I came across an interesting issue this morning using Rails 3 beta 4.
in my user.rb I have a scope:
scope :public, where(:private => false)
This was absolutely fine when I added the scope, since the "private" field was in the database.
I wanted to modify the migration, so I rolled back the database, but by doing so, I nuked the private field.
Now when I try to rollback or run any migrations, I get:
No attribute named `private` exists for table `users`
Full Trace:
This is happening (I think) because Rails is building the predicate for the scope at runtime ... when the field doesn't exist.

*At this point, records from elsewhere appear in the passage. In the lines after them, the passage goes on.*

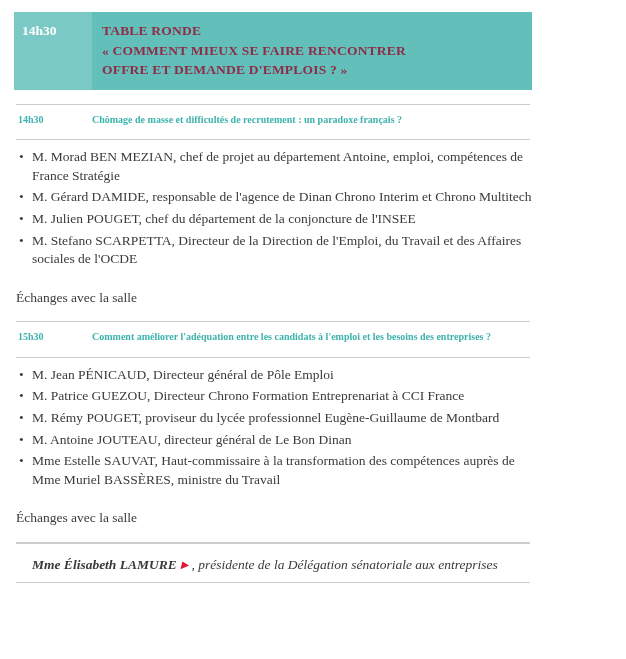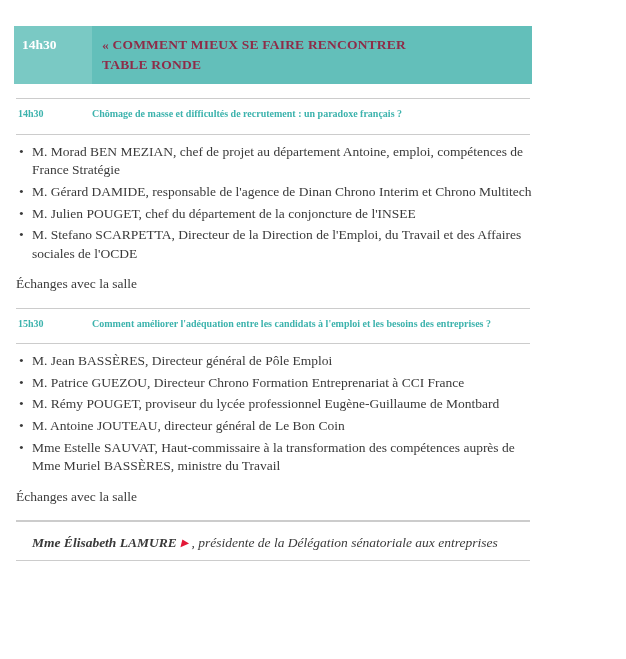--- a/index.html
+++ b/index.html
@@ -11,7 +11,7 @@
   }
   .page {
     width: 548px; height: 659px;
-    padding: 26px 16px 0 14px;
+    padding: 12px 16px 0 14px;
     overflow: hidden;
   }
 

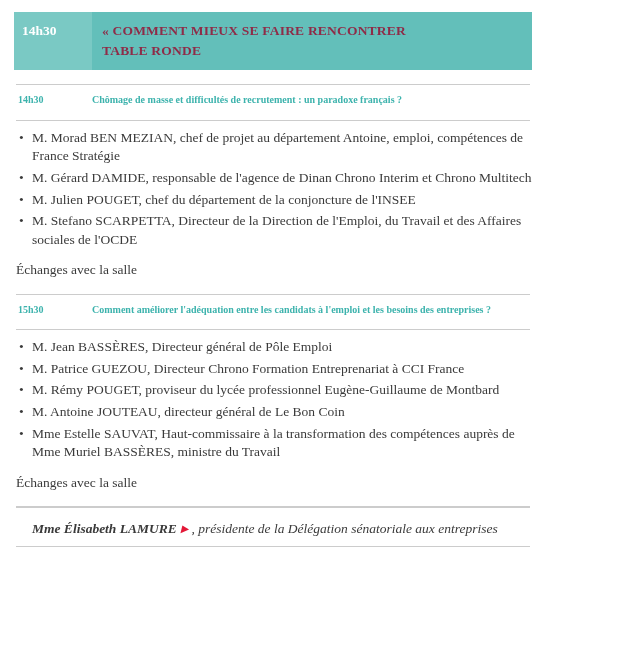--- a/index.html
+++ b/index.html
@@ -108,8 +108,8 @@
   <div class="band">
     <div class="band-time">14h30</div>
     <div class="band-title">
+      <span class="line">TABLE RONDE</span>
       <span class="line">« COMMENT MIEUX SE FAIRE RENCONTRER</span>
-      <span class="line">TABLE RONDE</span>
     </div>
   </div>
 

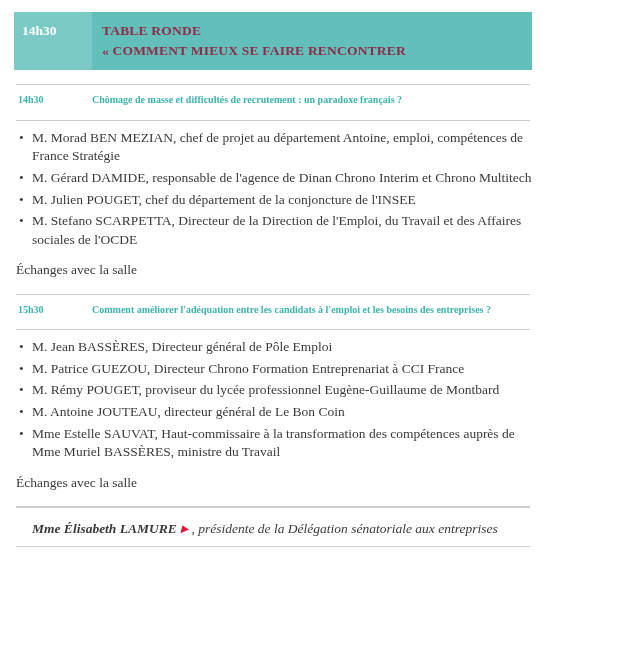--- a/index.html
+++ b/index.html
@@ -110,6 +110,7 @@
     <div class="band-title">
       <span class="line">TABLE RONDE</span>
       <span class="line">« COMMENT MIEUX SE FAIRE RENCONTRER</span>
+      <span class="line">OFFRE ET DEMANDE D'EMPLOIS ? »</span>
     </div>
   </div>
 

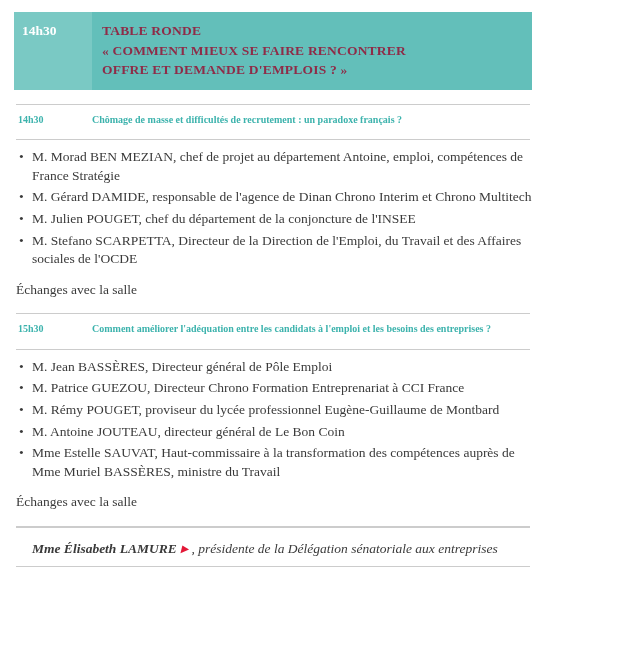--- a/index.html
+++ b/index.html
@@ -78,7 +78,7 @@
   }
 
   .exchange {
-    margin: 12px 0 0 2px;
+    margin: 20px 0 0 2px;
     font-size: 13.5px;
     line-height: 1.35;
   }

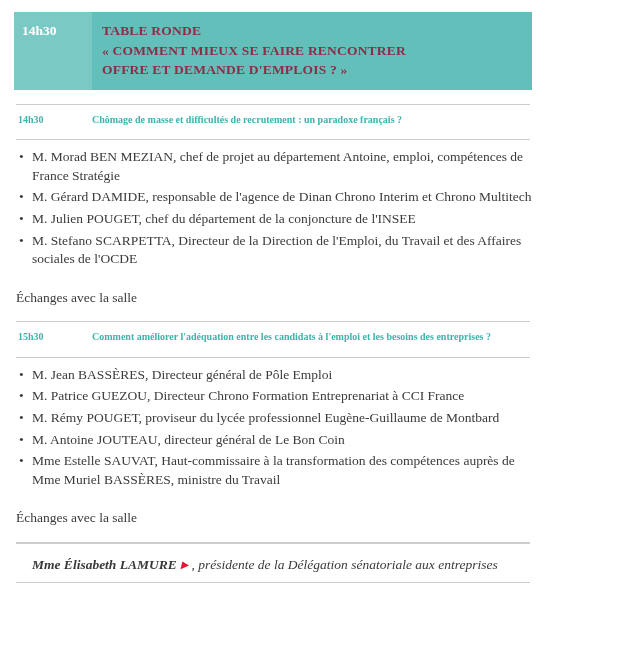--- a/index.html
+++ b/index.html
@@ -135,7 +135,7 @@
   <hr class="rule">
 
   <ul class="speakers">
-    <li>M. Jean BASSÈRES, Directeur général de Pôle Emploi</li>
+    <li>M. Jean PÉNICAUD, Directeur général de Pôle Emploi</li>
     <li>M. Patrice GUEZOU, Directeur Chrono Formation Entreprenariat à CCI France</li>
     <li>M. Rémy POUGET, proviseur du lycée professionnel Eugène-Guillaume de Montbard</li>
     <li>M. Antoine JOUTEAU, directeur général de Le Bon Coin</li>

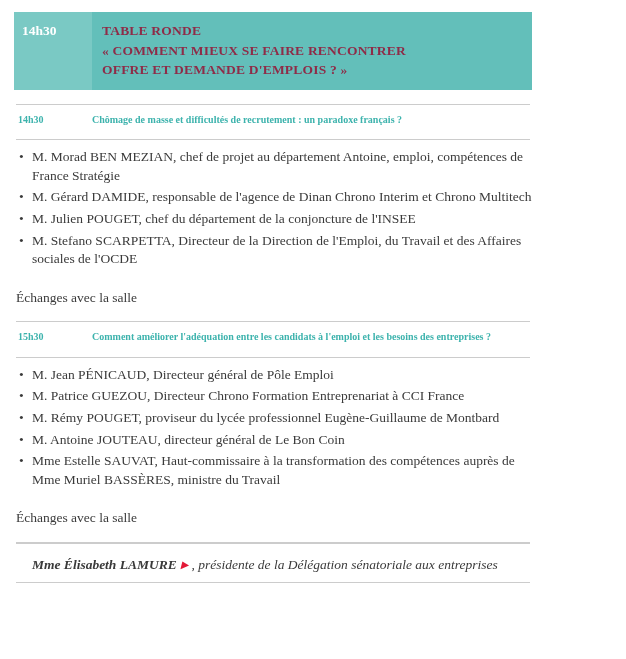--- a/index.html
+++ b/index.html
@@ -138,7 +138,7 @@
     <li>M. Jean PÉNICAUD, Directeur général de Pôle Emploi</li>
     <li>M. Patrice GUEZOU, Directeur Chrono Formation Entreprenariat à CCI France</li>
     <li>M. Rémy POUGET, proviseur du lycée professionnel Eugène-Guillaume de Montbard</li>
-    <li>M. Antoine JOUTEAU, directeur général de Le Bon Coin</li>
+    <li>M. Antoine JOUTEAU, directeur général de Le Bon Dinan</li>
     <li>Mme Estelle SAUVAT, Haut-commissaire à la transformation des compétences auprès de Mme Muriel BASSÈRES, ministre du Travail</li>
   </ul>
   <p class="exchange">Échanges avec la salle</p>

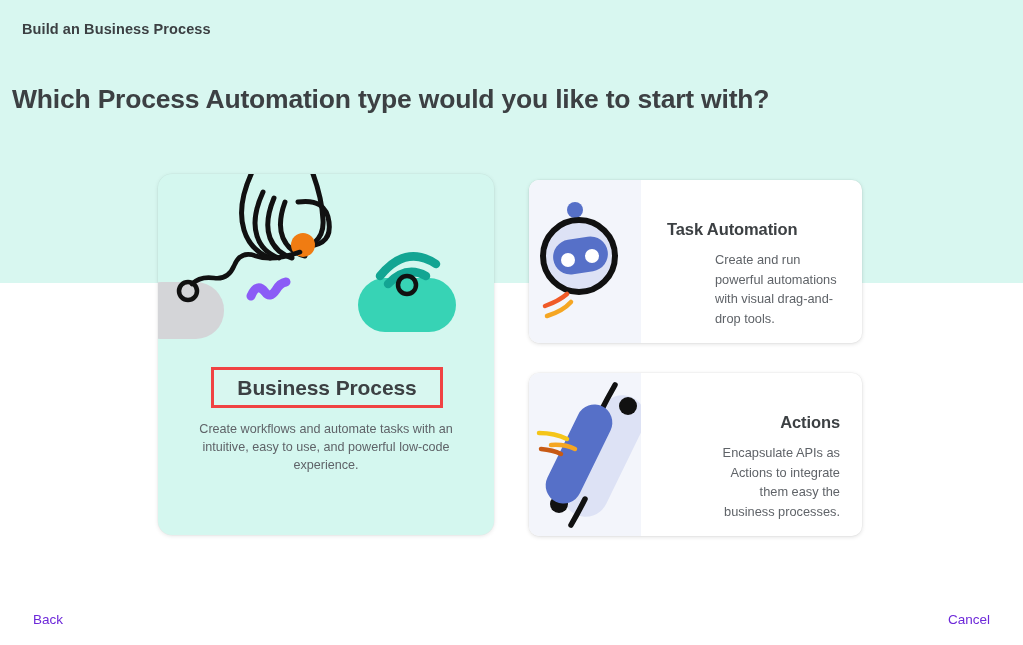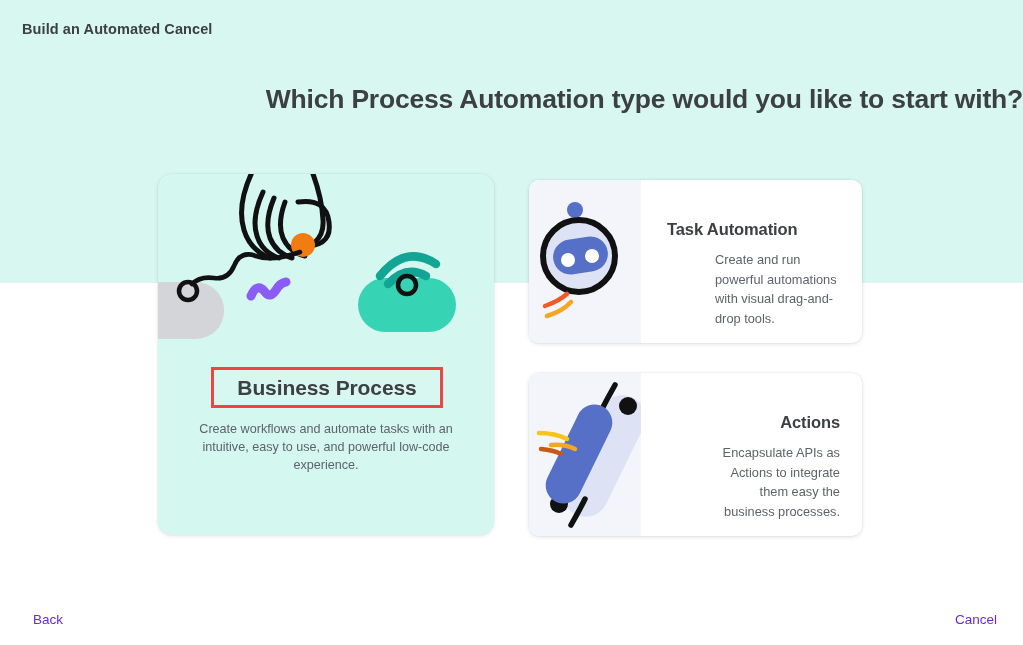--- a/index.html
+++ b/index.html
@@ -150,7 +150,7 @@
 
 <div id="teal-band"></div>
 
-<div id="app-header">Build an Automated Cancel</div>
+<div id="app-header">Build an Business Process</div>
 
 <div id="page-title">Which Process Automation type would you like to start with?</div>
 

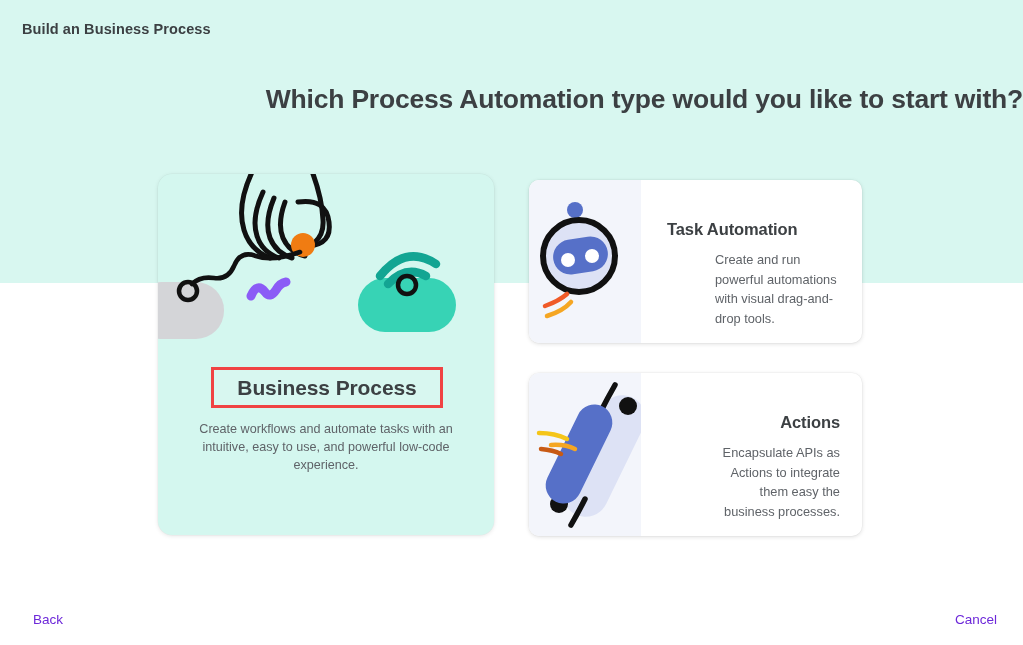--- a/index.html
+++ b/index.html
@@ -40,11 +40,12 @@
     position: absolute;
     left: 0; top: 84px;
     width: 1023px;
-    text-align: right;
+    text-align: left;
     font-size: 26.5px;
     font-weight: bold;
     color: #3c4043;
     letter-spacing: -0.2px;
+    padding-left: 12px;
   }
 
   

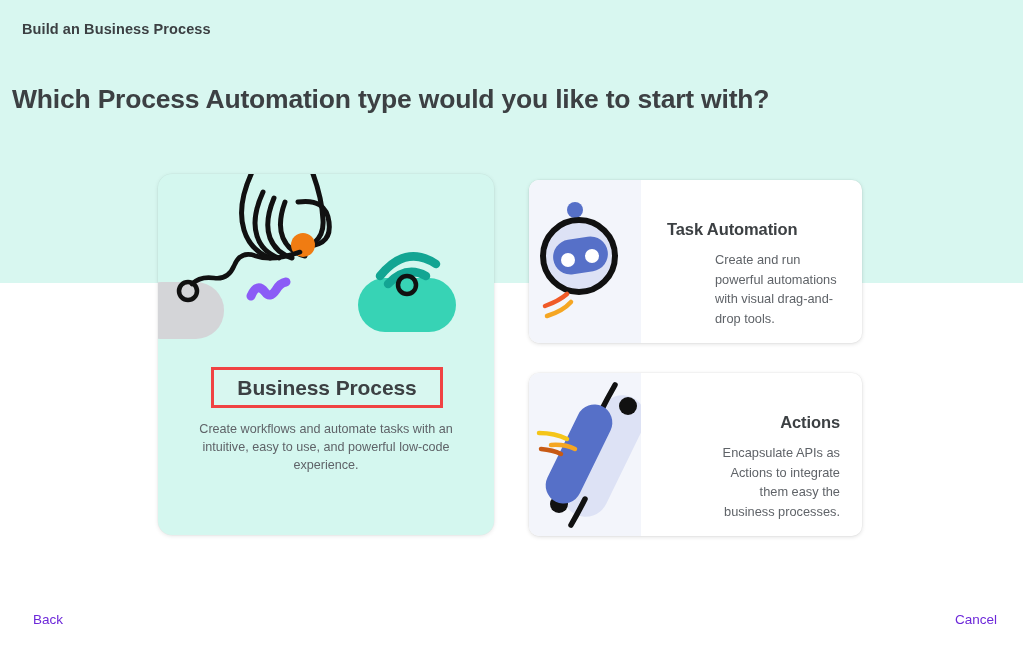--- a/index.html
+++ b/index.html
@@ -142,7 +142,7 @@
     cursor: pointer;
   }
   #back-link { left: 33px; }
-  #cancel-link { right: 26px; margin-left: 39px; }
+  #cancel-link { right: 33px; margin-left: 39px; }
 
   svg { display: block; }
 </style>

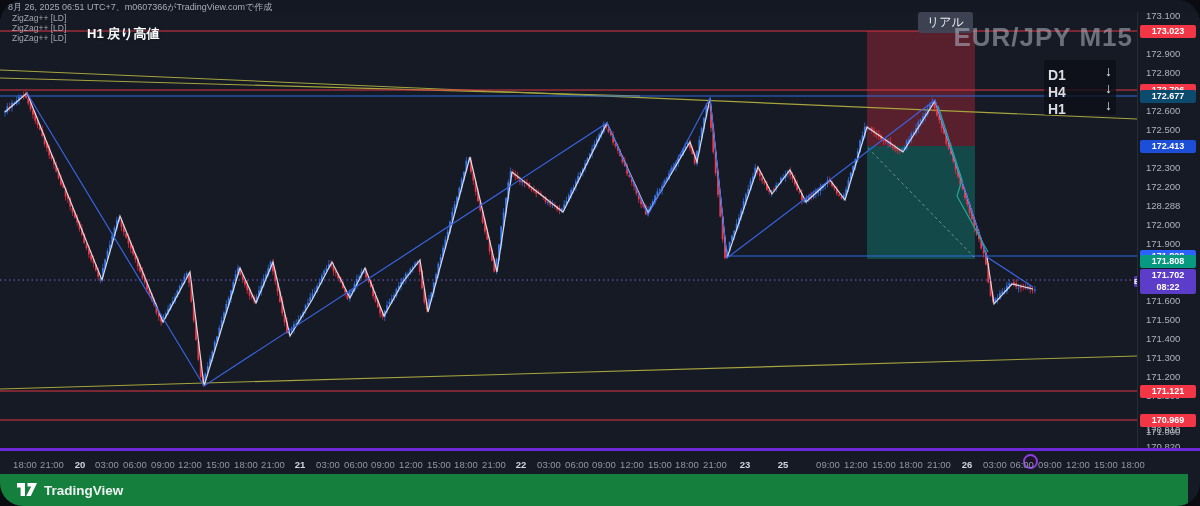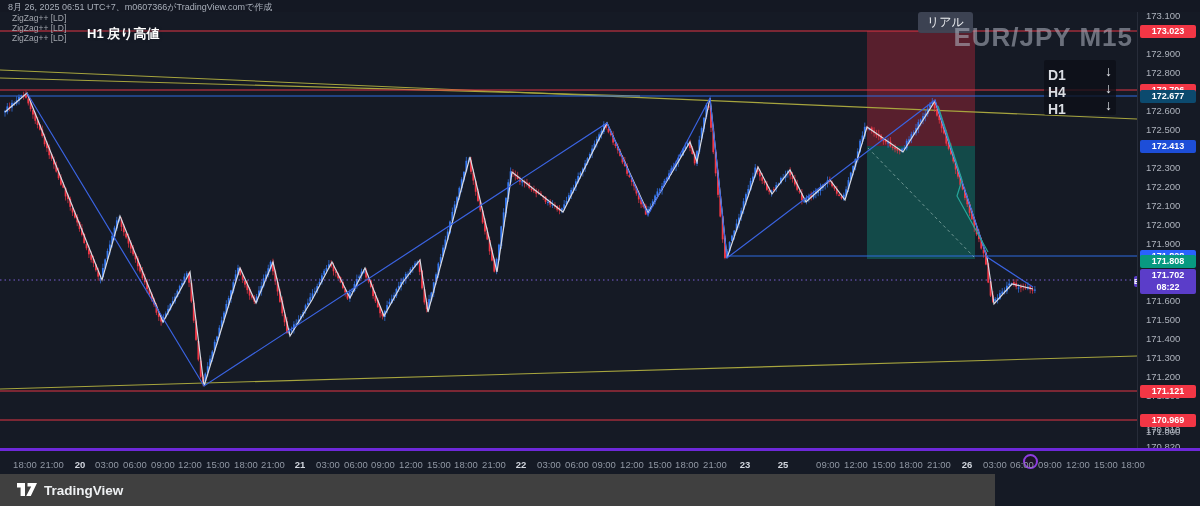--- a/index.html
+++ b/index.html
@@ -4,7 +4,7 @@
 <style>
   html,body{margin:0;padding:0;background:#0a0c11;}
   #root{position:relative;width:1200px;height:506px;overflow:hidden;
-        font-family:"Liberation Sans",sans-serif;background:#151a25;}
+        font-family:"Liberation Sans",sans-serif;background:#151a25;border-radius:23px;}
   .abs{position:absolute;}
   #header{left:0;top:0;width:1200px;height:12px;background:#141823;}
   #header-text{left:8px;top:1px;font-size:9px;color:#a9afba;white-space:nowrap;}

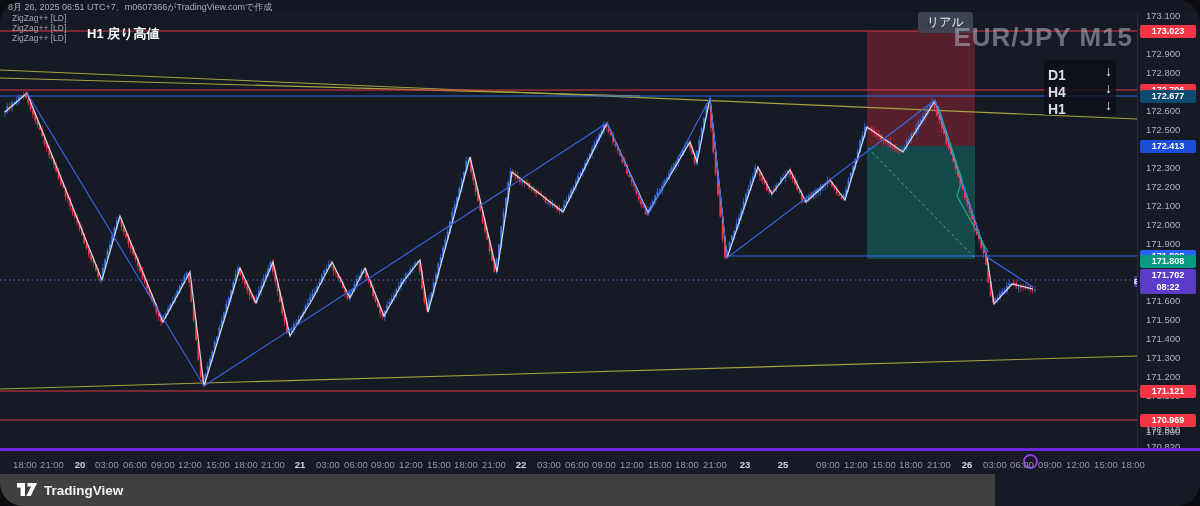--- a/index.html
+++ b/index.html
@@ -998,7 +998,7 @@
       <div class="tick" style="top: 112px;">172.500</div>
       <div class="tick" style="top: 150px;">172.300</div>
       <div class="tick" style="top: 169px;">172.200</div>
-      <div class="tick" style="top: 188px;">172.100</div>
+      <div class="tick" style="top: 188px;">128.288</div>
       <div class="tick" style="top: 207px;">172.000</div>
       <div class="tick" style="top: 226px;">171.900</div>
       <div class="tick" style="top: 283px;">171.600</div>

Whenever something like this happened in Rails 2, I'd normally put the class inside the migration, eg:
class AddUsernameToUser < ActiveRecord::Migration
class User < ActiveRecord::Base end
def self.up add_column :users, :username, :string add_column :users, :private, :boolean, :default => false end
def self.down remove_column :users, :private remove_column :users, :username end end
This doesn't work in this case, because it all happens before _any_ migration is run.
So basically, I have to remove the scope to run any migrations.
This is fine for now, as I can move on with development, but the implication is that if I start off with a clean database, and run rake db:migrate, it won't work.
Now, I know that best practice is to use rake db:schema:load, but I think that this is still a brittle case.
Basically, by adding a scope that depends on a field existing, all prior migrations break.